Instructions to follow: In the "View from the top" article below on challenges facing airports, translate this sentence into Spanish: "According to the latest Advisory Bulletin, the lasting adverse impact of the COVID-19 crisis is forecast to remove an additional five billion passengers by the end of this year compared to the pre-COVID-19 forecast."

View from the top
ACI World director general, Luis Felipe de Oliveira, considers some of the immediate and longer-term challenges facing airports.
The arrival of the Northern Hemisphere summer has marked a new chapter in the pandemic as we continue to make positive incremental steps towards rebuilding global connectivity and returning aviation to the pathway of growth that we were collectively building before.
As vaccinations continue, travel restrictions are being slowly eased, and more passengers are expected to continue return to travel in the second half of the year. We are particularly pleased to hear that Canada will re-open the international border in September and we look forward to welcoming aviation leaders to Montréal for the ACI Customer Experience Global Summit, one of the most important events to return to the industry calendar in 2021.
Aviation is crucial for the global economy and the communities that we serve, as the air transport industry is responsible for around 9% of global Gross Domestic Product (GDP), with the catalytic effect that airlines, airports, the tourism sector, and other players of the industry produce.
The pandemic, however, is far from over. According to the latest Advisory Bulletin, the lasting adverse impact of the COVID-19 crisis is forecast to remove an additional five billion passengers by the end of this year compared to the pre-COVID-19 forecast.
Domestic traffic will continue the recovery started in 2020 to reach close to 3.3 billion passengers by the end of 2021 (61.4% of 2019 levels). Furthermore, ACI World estimates that, globally, airports will suffer the reduction of more than $108 billion (figures in US dollars) in revenue by the end of the year, down by more than half of expectations (-54.6%).

Recorded data:
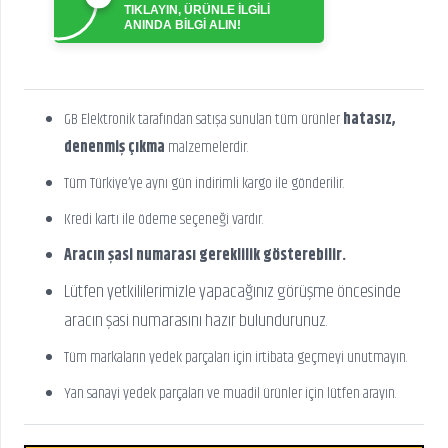
TIKLAYIN, ÜRÜNLE İLGİLİ
ANINDA BİLGİ ALIN!
GB Elektronik tarafından satışa sunulan tüm ürünler
hatasız,
denenmiş çıkma
malzemelerdir.
Tüm Türkiye’ye aynı gün indirimli kargo ile gönderilir.
Kredi kartı ile ödeme seçeneği vardır.
Aracın şasi numarası gereklilik gösterebilir.
Lütfen yetkililerimizle yapacağınız görüşme öncesinde
aracın şasi numarasını hazır bulundurunuz.
Tüm markaların yedek parçaları için irtibata geçmeyi unutmayın.
Yan sanayi yedek parçaları ve muadil ürünler için lütfen arayın.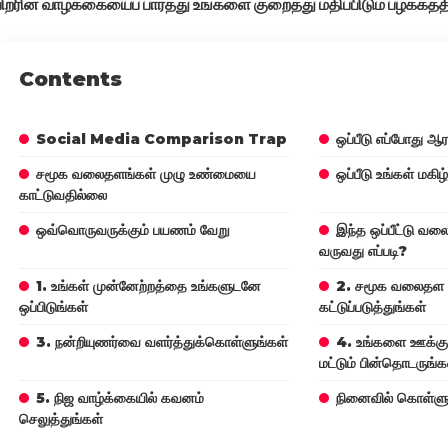
பிறரின் வாழ்க்கையைப் பார்த்து உங்களை குறைத்து மதிப்பிடும் பழக்கத்த
Contents
Social Media Comparison Trap
ஒப்பீடு எப்போது ஆர
சமூக வலைதளங்கள் முழு உண்மையை
ஒப்பீடு உங்கள் மகிழ
காட்டுவதில்லை
ஒவ்வொருவருக்கும் பயணம் வேறு
இந்த ஒப்பீட்டு வல
வருவது எப்படி?
1. உங்கள் முன்னேற்றத்தை உங்களுடனே
2. சமூக வலைதள 
ஒப்பிடுங்கள்
கட்டுப்படுத்துங்கள்
3. நன்றியுணர்வை வளர்த்துக்கொள்ளுங்கள்
4. உங்களை ஊக்கு
மட்டும் பின்தொடருங்க
5. நிஜ வாழ்க்கையில் கவனம்
நினைவில் கொள்ள
செலுத்துங்கள்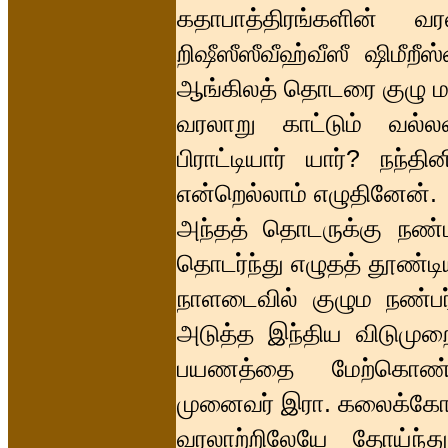
கதாபாத்திரங்களின் வ
றிஷீஸீஸீவீஹ்வீஸீ ஷிமீறீ
ஆங்கிலத் தொடரை குழு ம
வரலாறு காட்டும் வல்
பிராட்டியார் யார்? நந்
என்றெல்லாம் எழுதினேன்.
அந்தத் தொடருக்கு நண்ப
தொடர்ந்து எழுதத் தூண்டி
நாளடைவில் குழும நண்பர்
அடுத்த இந்திய விடுமுற
பயணத்தை மேற்கொண்டேன
முனைவர் இரா. கலைக்கோவன
வரலாற்றிலேயே தோய்ந்து 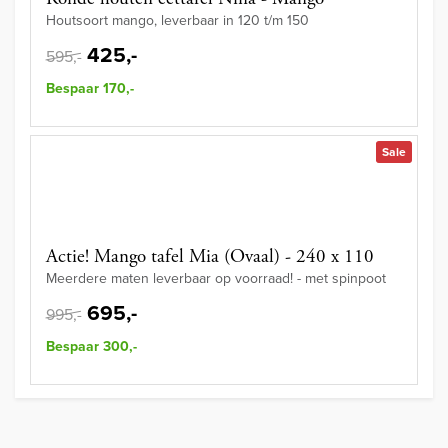
Houtsoort mango, leverbaar in 120 t/m 150
425,-
595,-
Bespaar 170,-
Sale
Actie! Mango tafel Mia (Ovaal) - 240 x 110
Meerdere maten leverbaar op voorraad! - met spinpoot
695,-
995,-
Bespaar 300,-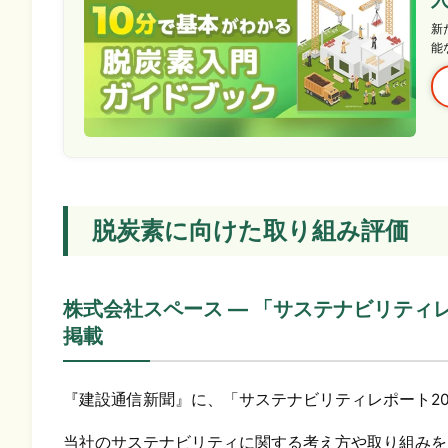
新
能
脱炭素に向けた取り組み評価
株式会社スペース ― 「サステナビリティ
掲載
『建設通信新聞』に、「サステナビリティレポート20
当社のサステナビリティに関する考え方や取り組みを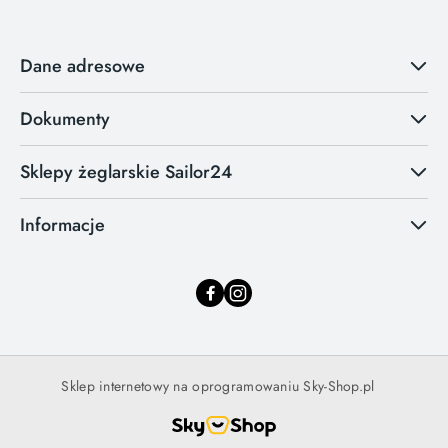
Dane adresowe
Dokumenty
Sklepy żeglarskie Sailor24
Informacje
Sklep internetowy na oprogramowaniu Sky-Shop.pl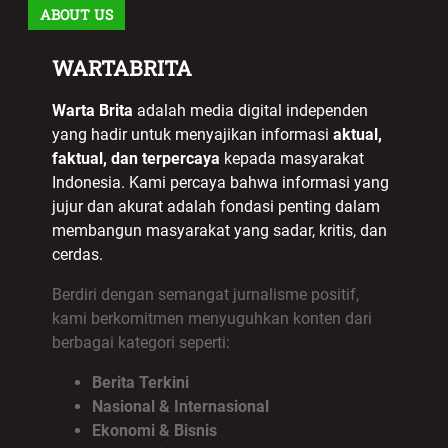
ABOUT US
WARTABRITA
Warta Brita
adalah media digital independen
yang hadir untuk menyajikan informasi
aktual,
faktual, dan terpercaya
kepada masyarakat
Indonesia. Kami percaya bahwa informasi yang
jujur dan akurat adalah fondasi penting dalam
membangun masyarakat yang sadar, kritis, dan
cerdas.
Berdiri dengan semangat jurnalisme positif,
kami berkomitmen menyuguhkan konten dari
berbagai kategori seperti:
Berita Terkini
Nasional & Internasional
Ekonomi & Bisnis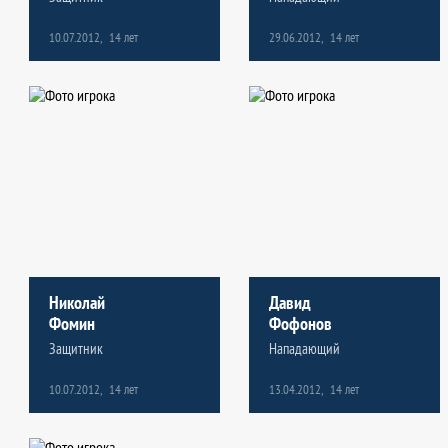
10.07.2012,
14 лет
29.06.2012,
14 лет
Николай
Давид
Фомин
Фофонов
Защитник
Нападающий
10.07.2012,
14 лет
13.04.2012,
14 лет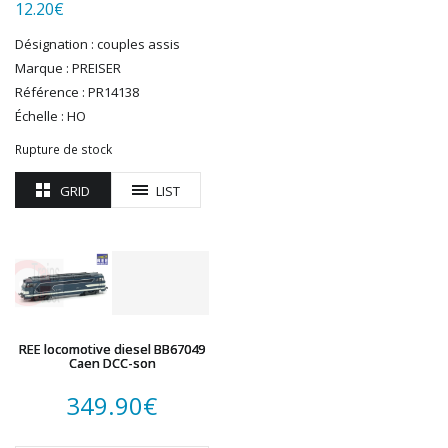
LGB
12.20
€
LS MODELS
Désignation : couples assis
MAKETTE
Marque : PREISER
MARLKIN
Référence : PR14138
MKD
Échelle : HO
NOREV
Rupture de stock
NOVATEUR MODELES
PECO
GRID
LIST
PG mini
PIKO
PN SUD MODELISME
PREISER
PRINCE AUGUST
R37
REE locomotive diesel BB67049
REDUTEX
Caen DCC-son
REE
349.90
€
RÉGIONS ET COMPAGNIES
ROCO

Exercise response: Según el último Boletín Consultivo, se prevé que el impacto negativo duradero de la crisis de la COVID-19 elimine cinco mil millones de pasajeros adicionales para finales de este año en comparación con la previsión anterior a la COVID-19.